Wednesday, 21 September 2011

Mother of three steps, blinking, into the sunlight

It's been three years since I last updated this blog.  I posted the birth announcement for my second son, Ozzie, and then vanished.  In that time I have had a third son, Aaron, who is 11 months old and we've relocated to England, just in time for Michael starting primary school.  My days are slightly less hectic now than they used to be because Ozzie is at pre-school in the afternoons and Aaron has been persuaded to nap during that time, so I would really like to start blogging again.  The difference being that I've decided to be a more honest blogger and stop deliberately avoiding posting about my extended family for fear of offending some distant, dusty relative.

Well, as  a re-introduction, that will have to do because I've got to pick the boys up from school and pre-school.  More later.  Don't believe me?  No, I probably wouldn't either...

Friday, 29 August 2008

Announcing the arrival of...


One son was so much fun
We thought we'd have another one!

We proudly announce the arrival of
Michael's baby brother

Osric James Gleghorn

on Friday 22nd August 2008 at 2:55 p.m.
Weighing 4636 grams
and measuring 53 centimetres

Philip and Catherine Gleghorn

Wednesday, 20 August 2008

Bump photo at 41+5

We haven't taken many photos of my bump this time around. Here is one of me taken today at 41+5.

The best commercial ever made

Monday, 18 August 2008

41 weeks and 3 days...

...and yes, I'm still pregnant. I thought I'd make this information as public as possible in the faint hope of avoiding answering the question multiple times a day. Family members are even starting to sound exasperated, making me feel like a naughty school girl who has missed a homework deadline. I think I'll stop answering the phone...

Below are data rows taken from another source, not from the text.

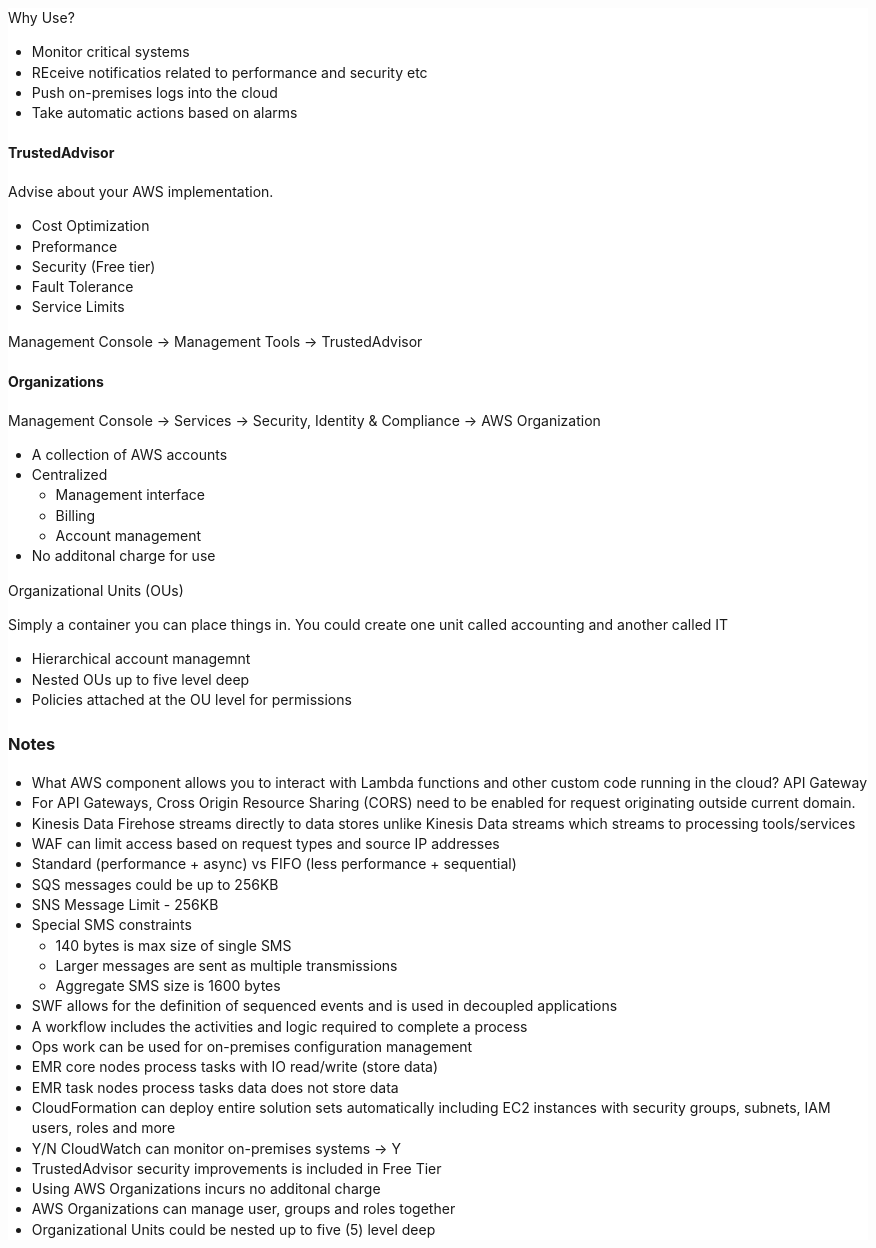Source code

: Why Use?

- Monitor critical systems
- REceive notificatios related to performance and security etc
- Push on-premises logs into the cloud
- Take automatic actions based on alarms

#### TrustedAdvisor ####

Advise about your AWS implementation.
- Cost Optimization
- Preformance
- Security (Free tier)
- Fault Tolerance
- Service Limits

Management Console -> Management Tools -> TrustedAdvisor

#### Organizations ####

Management Console -> Services -> Security, Identity & Compliance -> AWS Organization

- A collection of AWS accounts
- Centralized
  * Management interface
  * Billing
  * Account management
- No additonal charge for use

Organizational Units (OUs)

Simply a container you can place things in. You could create one unit called
accounting and another called IT

- Hierarchical account managemnt
- Nested OUs up to five level deep
- Policies attached at the OU level for permissions

### Notes ###

- What AWS component allows you to interact with Lambda functions and other
custom code running in the cloud? API Gateway
- For API Gateways, Cross Origin Resource Sharing (CORS) need to be enabled for
request originating outside current domain.
- Kinesis Data Firehose streams directly to data stores unlike Kinesis Data streams
which streams to processing tools/services
- WAF can limit access based on request types and source IP addresses
- Standard (performance + async) vs FIFO (less performance + sequential)
- SQS messages could be up to 256KB
- SNS Message Limit - 256KB
- Special SMS constraints
  * 140 bytes is max size of single SMS
  * Larger messages are sent as multiple transmissions
  * Aggregate SMS size is 1600 bytes
- SWF allows for the definition of sequenced events and is used in decoupled applications
- A workflow includes the activities and logic required to complete a process
- Ops work can be used for on-premises configuration management
- EMR core nodes process tasks with IO read/write (store data)
- EMR task nodes process tasks data does not store data
- CloudFormation can deploy entire solution sets automatically including EC2 instances
with security groups, subnets, IAM users, roles and more
- Y/N CloudWatch can monitor on-premises systems -> Y
- TrustedAdvisor security improvements is included in Free Tier
- Using AWS Organizations incurs no additonal charge
- AWS Organizations can manage user, groups and roles together
- Organizational Units could be nested up to five (5) level deep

To update properly, the baby is absolutely fine. I had to go for a series of tests on Wednesday to check his condition. I was on a fetal monitor for half an hour, which Baby O did his best to kick off every 10 seconds. Michael endeavoured to help him by tripping over the monitor cable and pulling the thing off my belly altogether. Baby O is what is called a 'jogging baby'. Happy as a clam, and very active. I then had an ultrasound which revealed that he has a lot of amniotic fluid so still has a lot of space to luxuriate. It is possible that the amniotic fluid is the reason why I haven't gone into labour - the baby is so buoyant that the uterus just isn't recognising that he is full term and it is time to kick him out.

The tests will be repeated at the hospital on Wednesday 20th and then I will be induced later in the week if he hasn't made an appearance. I'm happy with that, as the risk of the placenta starting to degrade increases when a pregnancy goes over 42 weeks. I'm also concerned with the potential for him to be over 10lbs. I'm going to request a scan to measure his shoulders - I don't want to discover midway through an induction that there was never a chance of him being born naturally.

There are no signs whatsoever that labour is imminent, and that is another question I am sick of answering.

Here is a letter I put together earlier for Baby O:

Dear Baby,

OK... you've been in there for 41 weeks and 3 days. Don't you think it is time you parked your bum somewhere else? It may well be like The Ritz in there - all marble staircases and plush furniture - but the exterior is rather more like a tumbledown shack... falling to pieces a little more with every day that goes by...

Do be a dear and consider it, won't you?